═════ Records supplied

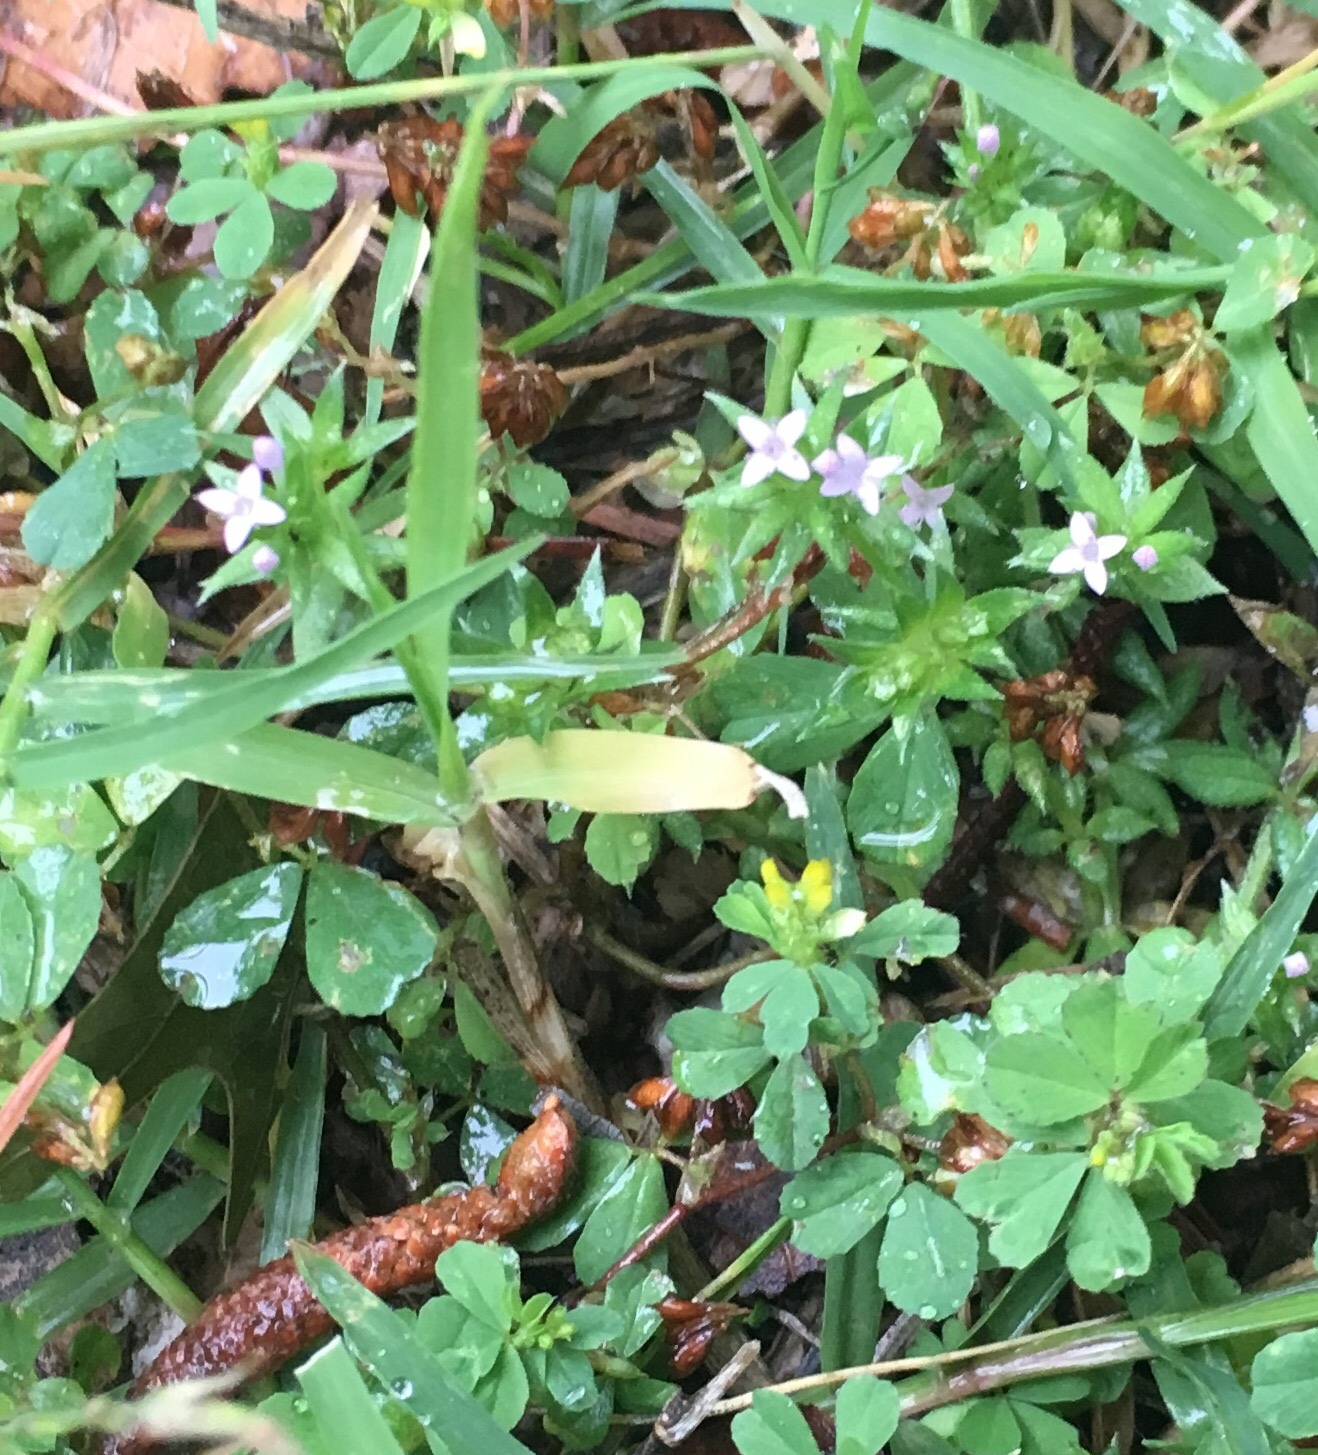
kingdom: Plantae
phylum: Tracheophyta
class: Magnoliopsida
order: Gentianales
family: Rubiaceae
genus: Sherardia
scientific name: Sherardia arvensis
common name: Field madder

══════════

What to work on >> Please copy every line of the records above word for word, and leave out the pictures.

Answer in full >>
kingdom: Plantae
phylum: Tracheophyta
class: Magnoliopsida
order: Gentianales
family: Rubiaceae
genus: Sherardia
scientific name: Sherardia arvensis
common name: Field madder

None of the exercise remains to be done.